Me
desperté con el rascaso de que los peces no saben que habitan un líquido. Son
peces, y no se dejan engatusar por meselos ni simplezas. Sin embargo, yo, que
me cuento diecinueve dedos y carezco de agallas, me tengo que soportar día sí y
al otro también con la imbécil presunción de saberme más listo que el gobio o
un atún. La petulancia de los bípedos, lo de siempre: el mono calvo que se
señala hacedor de lluvia cuando cae agua del cielo y que en secreto envidia las
escamas por verse más brillantes que este cuero desnudo y seco que se arruga
con sólo mirarlo.
Los
peces dominarán la Tierra cuando descubran que están flotando entre basura; y,
mientras tanto, se me enfría el café porque me preocupa que mi prosa no es todo
lo porosa que yo quisiera. Escúchate: “Mi prosa”. Un pez te diría que glú y,
con las mismas, se olvidaría del asunto y se iría nadando en un santiamén. Cantaría
entre el coral, sin más. Poco más hay que hacer en el arrecife que comer y evitar
que le coman a uno. Eso y el mecerse con la marea.
Los
bichos de secano también sufren este oscilar, las corrientes, los influjos; yo
mismo, que no soy menos, y sin terminar de desayunarme siquiera. Apenas me
despabilo y ya me traga el ómnibus y me desplaza, me despedaza, me desubica, me
marea. Me pierdo buscando un punto neutral donde posar la vista cuando una
treintena de idiotas, casi tan idiotas como yo, se entretienen con lo mismo.
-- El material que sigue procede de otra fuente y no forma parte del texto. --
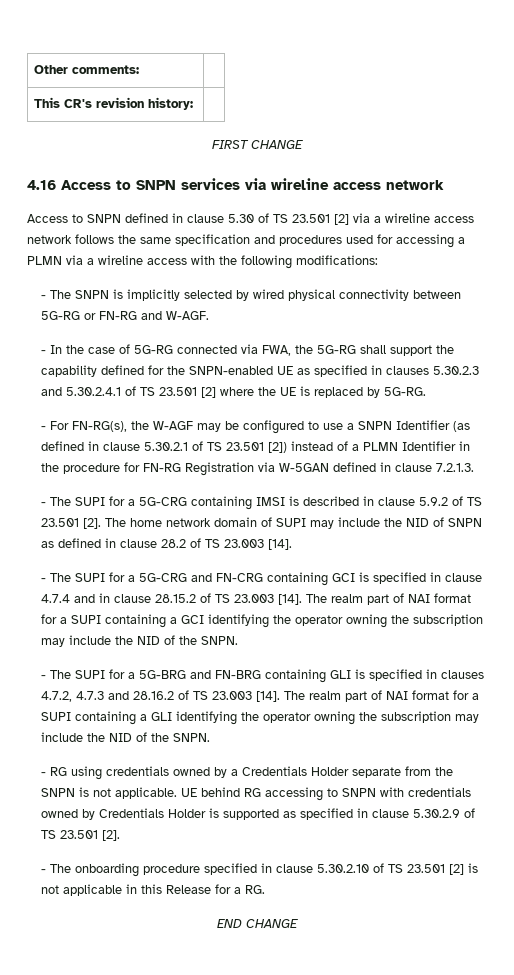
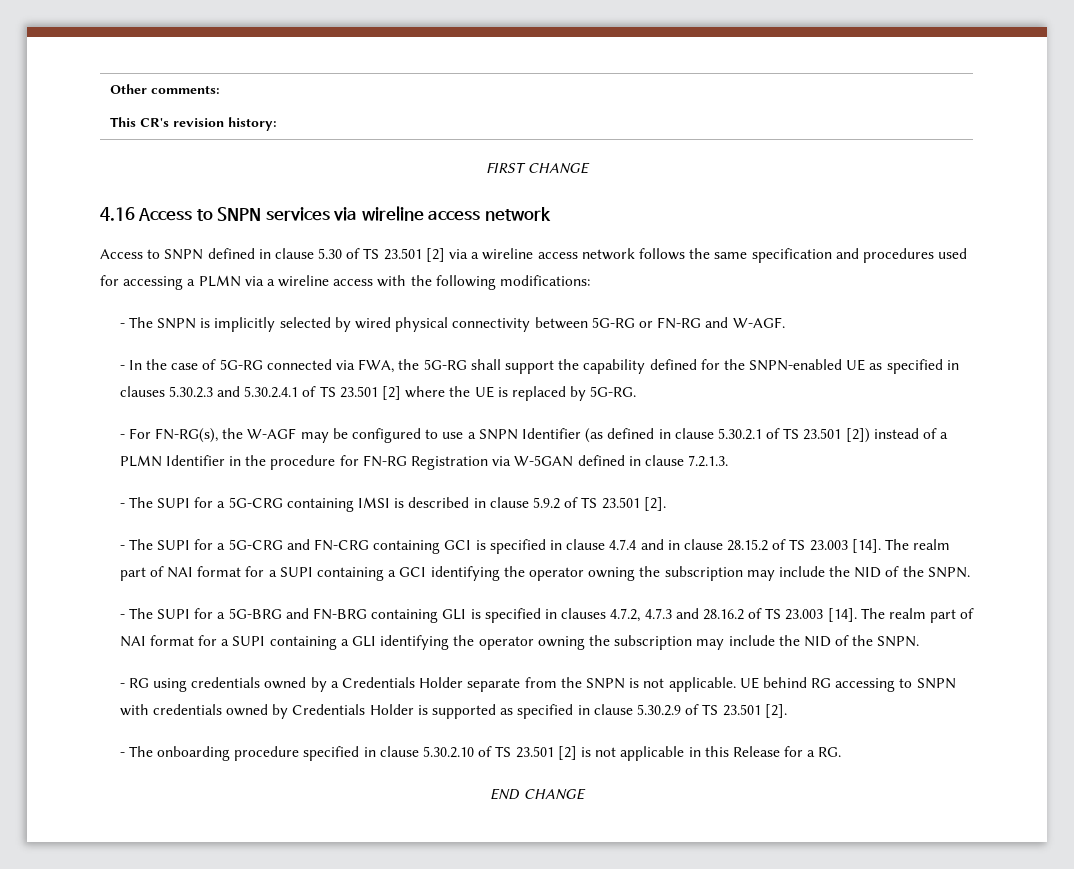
[105,517,483,529] [41,538,293,550] The home network domain of SUPI may include the NID of SNPN as defined in clause 28.2 of TS 23.003 [14]. -> (666, 504) none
Como peces con los auriculares puestos, pero sin aletas ni caudal.
Frente
a mí, un tipo de tupido bigote, culmina el centésimo tercer pliegue de su
boleto y se lo esconde en la manga. De la opuesta se saca un pañuelo y se
prepara para un estornudo inaplazable. Coloca el culo hacia atrás en su
asiento, hasta el recodo del respaldo, en previsión del inminente retroceso.
Clava los talones en el piso del vehículo; es importante mantenerse firme en
una situación como ésta. Y, con un delicado gesto, se acerca el pañuelo sujeto
entre ambas manos a la cara y se cubre con él una nariz que recuerda a un
pepino de mar.
Observo
expectante desde mi plaza y pienso entonces en si los peces llegan a estornudar
en algún momento de sus vidas, por particular que sea. En si las burbujas que
de tal acto reflejo resultaran serían también esféricas o, por el contrario,
surgirían poliedros o paralelepípedos o algo por el estilo. Yo creo que no
estornudan, pero también es verdad que, si acaso, me mojo cuando llueve y poco
más.
Se dispone
a ejecutar el salto. Las aletas de la nariz reculan espasmódicamente y los
párpados se debaten entre la ignorancia y el ser testigos. El mostacho se
estremece arrastrado por las fosas y el labio inferior busca cobijo bajo el
cielo de la boca. Se hace el silencio. Próxima estación: San Lundo.
A
partir de ahí todo se sucedió en ralentí, como sumergido en agua espesa. Un
monzón de saliva y flema erupcionó del rostro del pobre pobre tipo de bigote
tupido en todas direcciones, con tal virulencia que uno de sus ojos,
seguramente su favorito, fue a saltársele de la órbita con el oblongo estallido
de una pompa o una botella al descorcharla, practicando una bonita curva parabólica
casi perfecta, para acabar colgando como un péndulo de cuatro sanguinolentos centímetros
de nervio óptico palpitante.
Nadie
más se percató. El tipo miró a un lado, luego a otro, y, al mismo tiempo, con
el ocelo escapista, su regazo salpicado de sangre y legañas. Me imagino que
entonces pensaría algo como: ¿Y qué hago ahora? ¿Me habrán visto? ¡Qué
vergüenza! ¿Debería ponérmelo de nuevo o mejor lo dejo así? ¡Quién fuera pez y
no tuviera que preocuparse por que se le vaya a saltar un ojo en medio del autocarro!
Se
arrojó de cráneo por la ventana y se alejó corriendo por la perpendicular con
el oscilante globo ocular enmarañándosele en los bigotes. Vaya un desastre. No
sé qué habría hecho yo. Tal vez, si fuera pez, me lo hubiera comido. Pero así
de seco y con estas membranas que dan risa… pues no sé; si fuera pez tampoco me
preguntaría nada acerca de ningún líquido.